Qu’est-ce que je fais là ?

Ézéchiel 2,2-5 - 2 Corinthiens 12,7-10 - Marc 6,1-6
lundi 3 juillet 2006.
 

Qu’est-ce que je fais là ?

Quelquefois, on éprouve l’impression d’être présent pour rien. On est tenté, alors, d’attendre que cela se passe en maugréant plus ou moins contre la situation. Et si l’on se sent supérieur, on ajoutera dans un soupir : "Où suis-je tombé !"

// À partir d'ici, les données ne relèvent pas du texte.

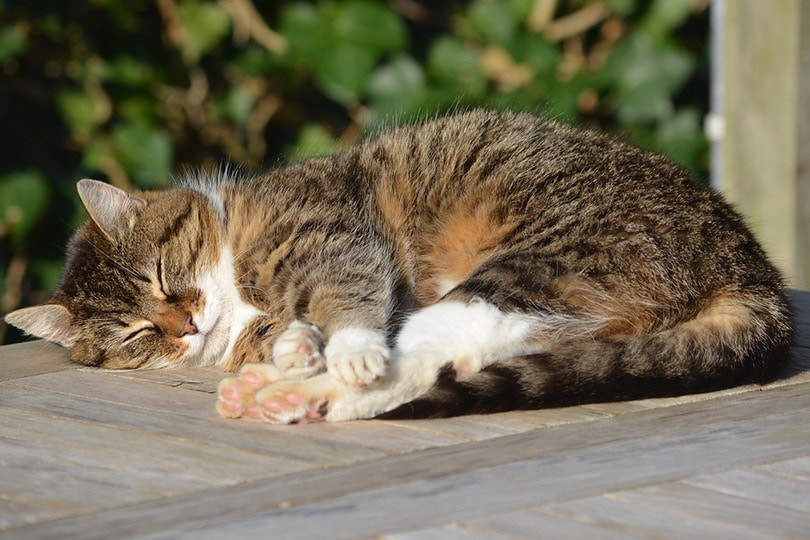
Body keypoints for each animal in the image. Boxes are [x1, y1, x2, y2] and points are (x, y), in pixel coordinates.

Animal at [4, 108, 788, 422]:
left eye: (164, 277)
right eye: (138, 335)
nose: (184, 326)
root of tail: (748, 264)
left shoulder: (335, 237)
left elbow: (349, 302)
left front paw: (333, 349)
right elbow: (294, 331)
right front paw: (289, 348)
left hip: (531, 263)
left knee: (416, 357)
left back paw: (302, 394)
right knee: (465, 355)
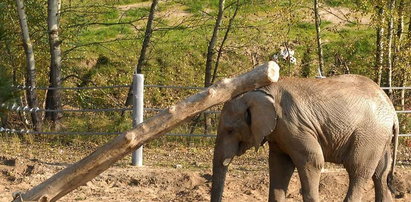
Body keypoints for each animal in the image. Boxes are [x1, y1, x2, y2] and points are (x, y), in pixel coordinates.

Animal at [212, 74, 400, 202]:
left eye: (230, 130)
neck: (260, 91)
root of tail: (392, 111)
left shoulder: (294, 125)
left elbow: (312, 161)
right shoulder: (279, 132)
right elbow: (279, 164)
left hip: (370, 135)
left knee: (358, 171)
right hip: (380, 139)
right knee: (380, 174)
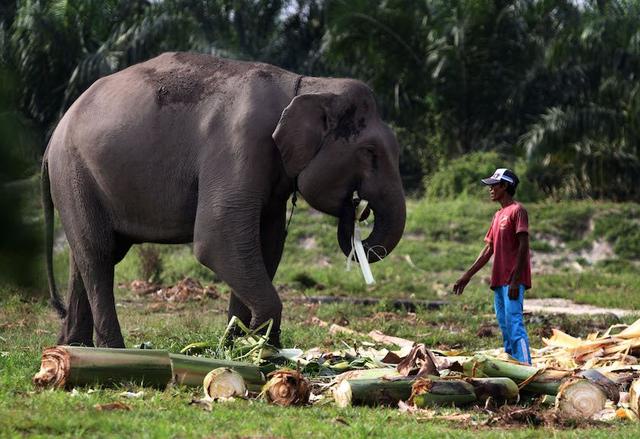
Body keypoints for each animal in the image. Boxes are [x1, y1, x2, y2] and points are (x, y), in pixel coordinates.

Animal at [42, 51, 404, 348]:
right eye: (369, 152)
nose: (356, 210)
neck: (305, 85)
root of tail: (51, 141)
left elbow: (267, 244)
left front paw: (241, 344)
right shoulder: (240, 143)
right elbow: (218, 240)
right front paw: (260, 342)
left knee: (84, 257)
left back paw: (73, 347)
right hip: (74, 173)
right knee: (99, 255)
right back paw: (112, 350)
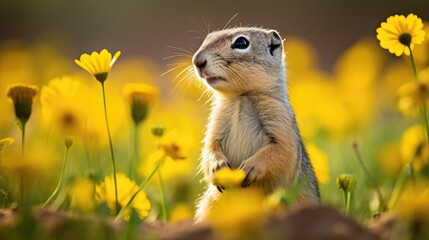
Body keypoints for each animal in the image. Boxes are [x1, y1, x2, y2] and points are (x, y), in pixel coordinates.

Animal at [192, 26, 320, 221]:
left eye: (241, 42)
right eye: (207, 38)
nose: (197, 61)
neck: (241, 96)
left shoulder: (281, 120)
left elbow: (282, 151)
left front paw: (249, 168)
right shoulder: (215, 123)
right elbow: (209, 149)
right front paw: (217, 166)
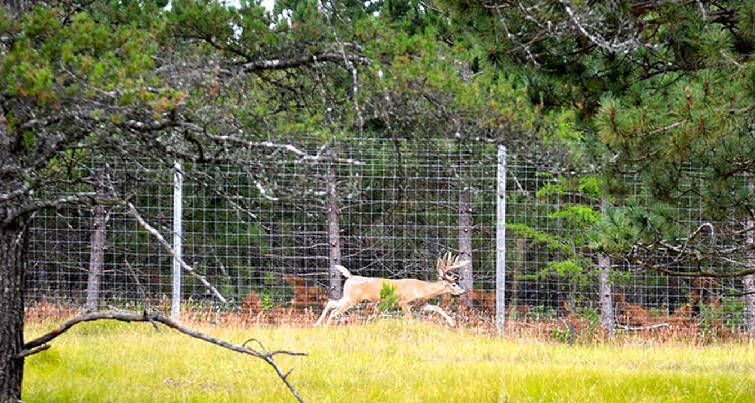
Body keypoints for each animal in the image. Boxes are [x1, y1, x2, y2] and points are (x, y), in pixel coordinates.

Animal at [314, 253, 468, 327]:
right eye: (454, 284)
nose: (463, 292)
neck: (422, 289)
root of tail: (350, 276)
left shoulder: (421, 304)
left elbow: (437, 308)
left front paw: (452, 323)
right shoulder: (404, 302)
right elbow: (410, 318)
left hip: (349, 298)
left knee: (330, 303)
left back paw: (317, 324)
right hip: (352, 299)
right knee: (334, 311)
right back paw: (326, 326)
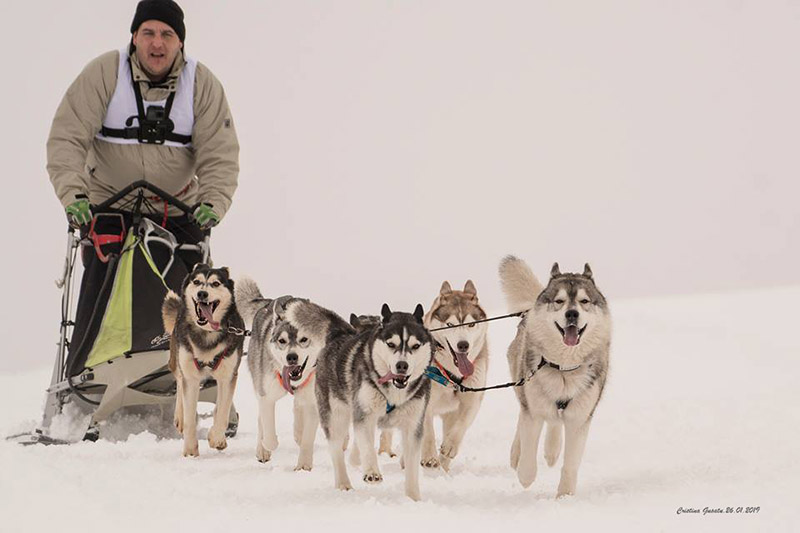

Jésus ne réagit pas ainsi. Pourtant, devant l’incrédulité des siens, il "ne peut accomplir là aucune force", dit littéralement le texte grec : il est donc incapable d’accomplir sa mission. Comment ne se poserait-il pas de questions sur le sens de sa présence ? Mais, au lieu de hausser les épaules, il réfléchit à la lumière des Écritures, et il comprend : "Un prophète n’est pas méprisé, sauf dans sa patrie, sa famille, sa maison."

Il ne s’agit pas d’un proverbe que Jésus citerait. C’est plutôt cette phrase évangélique qui est passée ensuite en proverbe, mais en perdant toute sa force d’interprétation prophétique : Jésus comprend que le refus qui lui est opposé est celui-là même qui fut annoncé par la parole de Dieu, lorsque les prophètes envoyés à Israël trouvèrent en face d’eux un "peuple de rebelles".

Jésus ne dit pas alors, avec dépit :"Où suis-je tombé !" Il comprend qu’il est venu précisément rejoindre les hommes au plus bas de leur éloignement de Dieu, pour les en guérir. Et là où il sera tout à fait réduit à l’impuissance, sur la croix, là même il accomplira la plus grande "force" de l’histoire du monde : la rédemption universelle. Dans la faiblesse extrême du Fils de l’homme, la puissance de Dieu a donné toute sa mesure.

N’allons pas, frères, nous perdre dans nos sentiments de supériorité à cause de nos talents qui sont des dons de Dieu. Tous nous avons des défauts et des failles que nous préférons ignorer ou cacher. Nous sommes ici parce que Dieu, loin de nous mépriser, nous a aimés comme nous étions. Reconnaissons-le avec simplicité devant Jésus qui a pris sur lui toutes nos misères. Demandons-lui sa force, et il saura bien faire surabonder sa grâce jusqu’en notre faiblesse.